Keep in mind that this new cyber policy has not emerged out of thin air. Former  national security advisor John Bolton announced the nation’s more aggressive cyberwarfare policy in September 2018 when they rolled out National Security Presidential Memorandum 13, known as NSPM-13. This document focused mainly on the U.S. military’s role in cyberwarfare and was championed as evidence that the Trump administration was serious about moving forward more aggressively. “Our hands are not tied as they were in the Obama administration,” Bolton said at the time.

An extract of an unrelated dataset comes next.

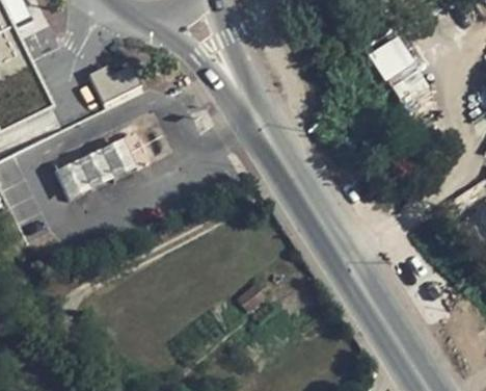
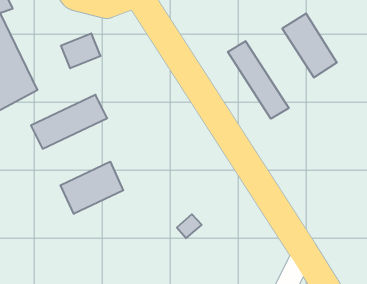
building: none -> [228,41,289,119]
building: none -> [61,162,123,214]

It’s interesting that it took 17 months for the Trump administration to finally let Congress review NSPM-13. How much luck the House and Senate will have getting information out of the CIA is anybody’s guess.

For the doubters, the Atlantic Council’s Healey pointed out that the CIA Director gets confirmed by the Senate, which means they do appear in front of Congress. Only officials such as the national security advisor who aren’t confirmed need not testify. Healey said he was “sure” that if the administration had changed oversight reporting on covert actions, there would have been leaks in the mainstream press.

“I’m convinced the protocols for covert action are solid,” he said. “So, there is intelligence oversight of new CIA actions as with any other covert action.”

Some security experts welcomed the news that the CIA was taking a more strident stance.

“The Russians, Chinese, Iranians and North Koreans have been waging asymmetric cold, economic and cyberwarfare on the U.S. and its allies for many years, and their agencies don’t have to get permission to do so – they are ordered to do so,” said Colin Bastable, CEO of Lucy Security “We should have been taking the offensive long ago. Offense is the best form of defense, so I welcome this news. As for multinational businesses – they have been at risk and under attack for years. No change there.”

Keenan Skelly, founder and CEO of shyftED, countered by saying that this carte blanche and agency-specific type of authorization can be both damaging and destabilizing to our national security and foreign relations. 

“While a certain level of autonomy is expected regarding covert activities, when done outside of a national security strategy and without the cooperation of relevant agencies, it tends to result in misguided unintentional outcomes,” Skelly said. “The Obama era policies erred on the side of caution and intense legal review, but this finding seems to remove any authorization.”

Skelly added that agents planning covert cybersecurity actions walk a dangerous tight rope, as many cyber outcomes have second and third order effects that are not as well mapped out as a kinetic event. 

“Also, cyber actions can lead to escalation and follow-on kinetic attacks,” Skelly said. “As cybersecurity is the underpinning of banking, telecommunications, and nearly all critical infrastructure, unchecked operations could destabilize countries in such a way that global commerce and the economy are affected. There’s a middle ground here, but it would take cooperation between government agencies and some level of oversight.”

Lucy Security’s Bastable did admit that a more aggressive stance on cyberwarfare does introduce risk.

“Let’s just hope that the CIA does not lose control of its secrets,” Bastable said. “I am sure that they have the ability to compete offensively with any foreign adversaries in cyberspace, but I’m not at all convinced that our myriad intel agencies can guard their secrets from leaks and poor security.”